QUEEN’S PARK – During question period Tuesday, Ontario NDP Health critic MPP France Gélinas questioned the Wynne Liberals about the overcrowding and hallway medicine crisis in Ontario’s hospitals – warning that with the imminent arrival of flu season the crowding will only get worse.

“Premier Wynne shortchanged Ontario’s hospitals by $300 million dollars this year, after years of frozen budgets under her Liberal party and deep cuts by the previous Conservative government,” said Gélinas. “The Ontario Hospital Association has already told the Liberal government that hospitals need immediate investment to be able to deal with flu season – which is just around the corner. Why hasn’t Premier Wynne taken this warning seriously?”
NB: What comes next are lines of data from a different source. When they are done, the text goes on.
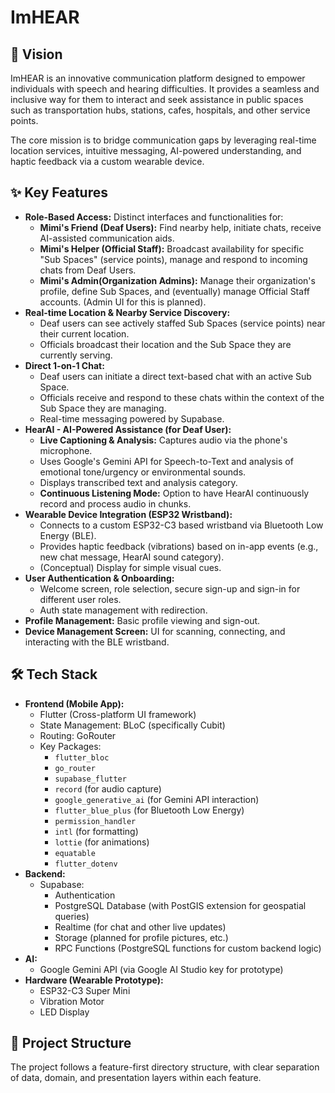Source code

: # ImHEAR

## 📢 Vision

ImHEAR is an innovative communication platform designed to empower individuals with speech and hearing difficulties. It provides a seamless and inclusive way for them to interact and seek assistance in public spaces such as transportation hubs, stations, cafes, hospitals, and other service points.

The core mission is to bridge communication gaps by leveraging real-time location services, intuitive messaging, AI-powered understanding, and haptic feedback via a custom wearable device.

## ✨ Key Features

* **Role-Based Access:** Distinct interfaces and functionalities for:
    * **Mimi's Friend (Deaf Users):** Find nearby help, initiate chats, receive AI-assisted communication aids.
    * **Mimi's Helper (Official Staff):** Broadcast availability for specific "Sub Spaces" (service points), manage and respond to incoming chats from Deaf Users.
    * **Mimi's Admin(Organization Admins):** Manage their organization's profile, define Sub Spaces, and (eventually) manage Official Staff accounts. (Admin UI for this is planned).
* **Real-time Location & Nearby Service Discovery:**
    * Deaf users can see actively staffed Sub Spaces (service points) near their current location.
    * Officials broadcast their location and the Sub Space they are currently serving.
* **Direct 1-on-1 Chat:**
    * Deaf users can initiate a direct text-based chat with an active Sub Space.
    * Officials receive and respond to these chats within the context of the Sub Space they are managing.
    * Real-time messaging powered by Supabase.
* **HearAI - AI-Powered Assistance (for Deaf User):**
    * **Live Captioning & Analysis:** Captures audio via the phone's microphone.
    * Uses Google's Gemini API for Speech-to-Text and analysis of emotional tone/urgency or environmental sounds.
    * Displays transcribed text and analysis category.
    * **Continuous Listening Mode:** Option to have HearAI continuously record and process audio in chunks.
* **Wearable Device Integration (ESP32 Wristband):**
    * Connects to a custom ESP32-C3 based wristband via Bluetooth Low Energy (BLE).
    * Provides haptic feedback (vibrations) based on in-app events (e.g., new chat message, HearAI sound category).
    * (Conceptual) Display for simple visual cues.
* **User Authentication & Onboarding:**
    * Welcome screen, role selection, secure sign-up and sign-in for different user roles.
    * Auth state management with redirection.
* **Profile Management:** Basic profile viewing and sign-out.
* **Device Management Screen:** UI for scanning, connecting, and interacting with the BLE wristband.

## 🛠️ Tech Stack

* **Frontend (Mobile App):**
    * Flutter (Cross-platform UI framework)
    * State Management: BLoC (specifically Cubit)
    * Routing: GoRouter
    * Key Packages:
        * `flutter_bloc`
        * `go_router`
        * `supabase_flutter`
        * `record` (for audio capture)
        * `google_generative_ai` (for Gemini API interaction)
        * `flutter_blue_plus` (for Bluetooth Low Energy)
        * `permission_handler`
        * `intl` (for formatting)
        * `lottie` (for animations)
        * `equatable`
        * `flutter_dotenv`
* **Backend:**
    * Supabase:
        * Authentication
        * PostgreSQL Database (with PostGIS extension for geospatial queries)
        * Realtime (for chat and other live updates)
        * Storage (planned for profile pictures, etc.)
        * RPC Functions (PostgreSQL functions for custom backend logic)
* **AI:**
    * Google Gemini API (via Google AI Studio key for prototype)
* **Hardware (Wearable Prototype):**
    * ESP32-C3 Super Mini
    * Vibration Motor
    * LED Display

## 📂 Project Structure

The project follows a feature-first directory structure, with clear separation of data, domain, and presentation layers within each feature.
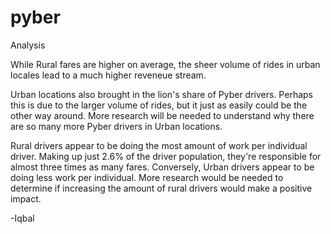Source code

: # pyber

Analysis

While Rural fares are higher on average, the sheer volume of rides in urban locales lead to a much higher reveneue stream.

Urban locations also brought in the lion's share of Pyber drivers. Perhaps this is due to the larger volume of rides, but it just as easily could be the other way around. More research will be needed to understand why there are so many more Pyber drivers in Urban locations.

Rural drivers appear to be doing the most amount of work per individual driver. Making up just 2.6% of the driver population, they're responsible for almost three times as many fares. Conversely, Urban drivers appear to be doing less work per individual. More research would be needed to determine if increasing the amount of rural drivers would make a positive impact.

-Iqbal
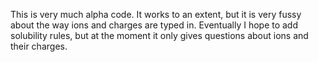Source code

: This is very much alpha code. It works to an extent, but it is very fussy about the way ions and charges are typed in. Eventually I hope to add solubility rules, but at the moment it only gives questions about ions and their charges.
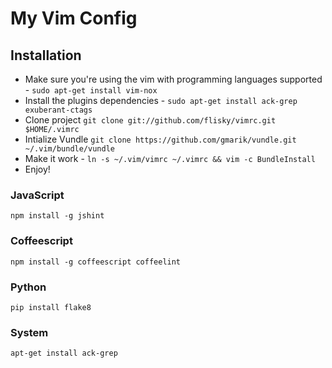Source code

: My Vim Config
=============

Installation
------------
* Make sure you're using the vim with programming languages supported -
`sudo apt-get install vim-nox`
* Install the plugins dependencies -
`sudo apt-get install ack-grep exuberant-ctags`
* Clone project
`git clone git://github.com/flisky/vimrc.git $HOME/.vimrc`
* Intialize Vundle
`git clone https://github.com/gmarik/vundle.git ~/.vim/bundle/vundle`
* Make it work -
`ln -s ~/.vim/vimrc ~/.vimrc && vim -c BundleInstall`
* Enjoy!

### JavaScript
`npm install -g jshint`

### Coffeescript
`npm install -g coffeescript coffeelint`

### Python
`pip install flake8`

### System
`apt-get install ack-grep`
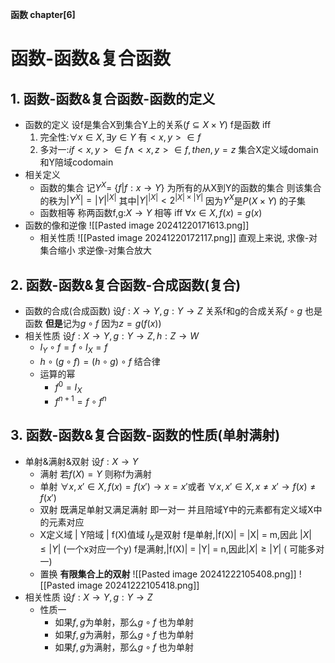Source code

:**函数 chapter[6]**
# 函数-函数&复合函数
## 1. 函数-函数&复合函数-函数的定义
- 函数的定义
	设f是集合X到集合Y上的关系($f\subseteq X\times Y$) f是函数 iff
	1. 完全性:$\forall x \in X,\exists y \in Y$ 有$<x,y> \in f$
	2. 多对一:$if <x,y> \in f \land <x,z> \in f ,then,y = z$
	集合X定义域domain和Y陪域codomain
- 相关定义
	- 函数的集合
		记$Y^X =$ {$f | f:x\rightarrow Y$} 为所有的从X到Y的函数的集合
		则该集合的秩为$|Y^{X}| = |Y|^{|X|}$
		其中$|Y|^{|X|} < 2^{|X|\times|Y|}$ 因为$Y^X$是$P(X\times Y)$ 的子集
	- 函数相等
		称两函数f,g:$X\rightarrow Y$ 相等 iff $\forall x \in X,f(x) = g(x)$
- 函数的像和逆像
	![[Pasted image 20241220171613.png]]
	- 相关性质
		![[Pasted image 20241220172117.png]]
		直观上来说,
		求像-对集合缩小
		求逆像-对集合放大
## 2. 函数-函数&复合函数-合成函数(复合)
- 函数的合成(合成函数)
	设$f:X\rightarrow Y,g:Y\rightarrow Z$
	关系f和g的合成关系$f\circ g$ 也是函数
	**但是**记为$g\circ f$ 因为$z = g(f(x))$
- 相关性质
	设$f:X\rightarrow Y,g:Y\rightarrow Z,h:Z\rightarrow W$
	- $I_Y\circ f = f\circ I_X = f$
	- $h\circ(g\circ f) = (h\circ g)\circ f$ 结合律
	- 运算的幂
		- $f^0 = I_X$
		- $f^{n+1} = f\circ f^n$
## 3. 函数-函数&复合函数-函数的性质(单射满射)
- 单射&满射&双射
	设$f:X\rightarrow Y$
	- 满射
		若$f(X) = Y$ 则称f为满射
	- 单射
		$\forall x,x' \in X, f(x) = f(x') \rightarrow x = x'$或者
		$\forall x,x'\in X,x\neq x' \rightarrow f(x) \neq f(x')$
	- 双射
		既满足单射又满足满射
		即一对一 并且陪域Y中的元素都有定义域X中的元素对应
	- X定义域 | Y陪域 | f(X)值域
		$I_X$是双射
		f是单射,|f(X)| = |X| = m,因此 $|X|\leq |Y|$ (一个x对应一个y)
		f是满射,|f(X)| = |Y| = n,因此$|X|\geq |Y|$ ( 可能多对一)
	- 置换
		**有限集合上的双射**
		![[Pasted image 20241222105408.png]]
		![[Pasted image 20241222105418.png]]
- 相关性质
	设$f:X\rightarrow Y,g:Y\rightarrow Z$
	- 性质一
		- 如果$f,g$为单射，那么$g\circ f$ 也为单射
		- 如果$f,g$为满射，那么$g\circ f$ 也为单射
		- 如果$f,g$为满射，那么$g\circ f$ 也为单射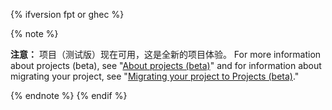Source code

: {% ifversion fpt or ghec %}

{% note %}

**注意：** 项目（测试版）现在可用，这是全新的项目体验。 For more information about projects (beta), see "[About projects (beta)](/issues/trying-out-the-new-projects-experience/about-projects)" and for information about migrating your project, see "[Migrating your project to Projects (beta)](/issues/trying-out-the-new-projects-experience/migrating-your-project)."

{% endnote %}
{% endif %}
Citing internal documents obtained by the NDP through Freedom of Information laws and released Monday, Gélinas underlined the severity of the situation and called for action from the government to fix the mess that it helped create in our health care system.

“In January 2017, Humber River Hospital in Toronto was forced to admit 94 sick patients to ‘unconventional’ beds – that means sick Ontarians on stretchers in hallways, patient lounges converted to make room for overflow beds, or even people being treated in shower rooms,” said Gélinas. “In February at Humber River, there were 97 people admitted to unconventional beds, in March it was 61 and in April it was 68 sick Ontarians. That’s 320 people forced to receive medical treatment with no privacy, and no dignity. And that’s just at one hospital. It’s unacceptable but the Liberals seem determined to just ignore this crisis.”

The NDP backs the Ontario Hospital Association’s call for immediate funding to prevent a flu-season crowding crisis. Ontario NDP Leader Andrea Horwath has also committed to funding hospitals at minimum to the rate of inflation, population growth and to meet the unique needs of rural, small and northern communities. Horwath has also called for moratorium on the firing of any more front line staff, and has announced her party’s intention to implement the country’s first universal pharmacare program so that every Ontarian – regardless of age or income – can afford the medicine their doctor prescribes.